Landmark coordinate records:

****************

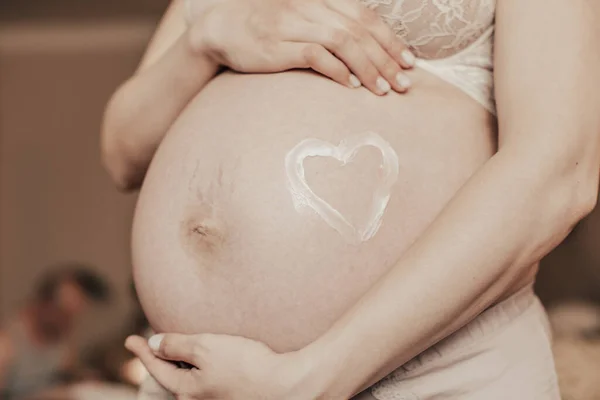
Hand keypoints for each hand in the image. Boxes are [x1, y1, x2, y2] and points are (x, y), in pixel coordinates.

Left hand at [125, 333, 311, 399]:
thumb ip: (177, 345)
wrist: (285, 385)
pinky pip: (205, 381)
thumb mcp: (206, 348)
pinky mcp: (232, 396)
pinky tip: (208, 359)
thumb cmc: (246, 365)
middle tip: (151, 345)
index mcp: (185, 390)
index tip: (129, 339)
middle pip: (170, 377)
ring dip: (180, 364)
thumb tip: (154, 344)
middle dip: (160, 361)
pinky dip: (198, 368)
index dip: (142, 351)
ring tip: (177, 350)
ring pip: (188, 380)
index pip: (156, 367)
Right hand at [185, 0, 414, 94]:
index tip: (409, 62)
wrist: (221, 28)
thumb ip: (330, 27)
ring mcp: (293, 25)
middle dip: (386, 58)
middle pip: (359, 31)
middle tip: (405, 84)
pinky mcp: (278, 45)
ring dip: (368, 67)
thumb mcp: (301, 19)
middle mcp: (309, 7)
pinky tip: (352, 86)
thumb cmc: (266, 28)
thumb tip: (364, 52)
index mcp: (319, 0)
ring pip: (343, 42)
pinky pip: (316, 55)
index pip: (365, 17)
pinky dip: (338, 70)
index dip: (390, 39)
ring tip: (384, 90)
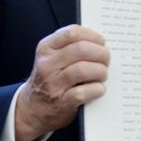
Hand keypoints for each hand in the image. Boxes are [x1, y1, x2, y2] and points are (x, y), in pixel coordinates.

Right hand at [14, 25, 109, 140]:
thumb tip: (101, 42)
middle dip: (101, 53)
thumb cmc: (50, 79)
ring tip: (103, 75)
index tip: (101, 42)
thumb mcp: (53, 58)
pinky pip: (83, 92)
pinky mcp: (60, 102)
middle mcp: (47, 64)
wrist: (33, 108)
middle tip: (106, 60)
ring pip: (83, 69)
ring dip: (100, 71)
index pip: (72, 32)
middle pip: (81, 49)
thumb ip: (71, 47)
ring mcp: (52, 84)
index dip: (92, 36)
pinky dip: (96, 89)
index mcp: (46, 48)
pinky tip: (99, 89)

****************

- Work to complete -
Each line containing the word "ring" needs to be copied from the data above.

- Problem solution -
ring dip: (180, 364)
ring tip: (177, 350)
ring pip: (188, 380)
ring mcp: (293, 25)
ring dip: (368, 67)
ring pip: (343, 42)
ring tip: (384, 90)
ring tip: (103, 75)
ring pip: (83, 69)
ring dip: (100, 71)
ring mcp: (52, 84)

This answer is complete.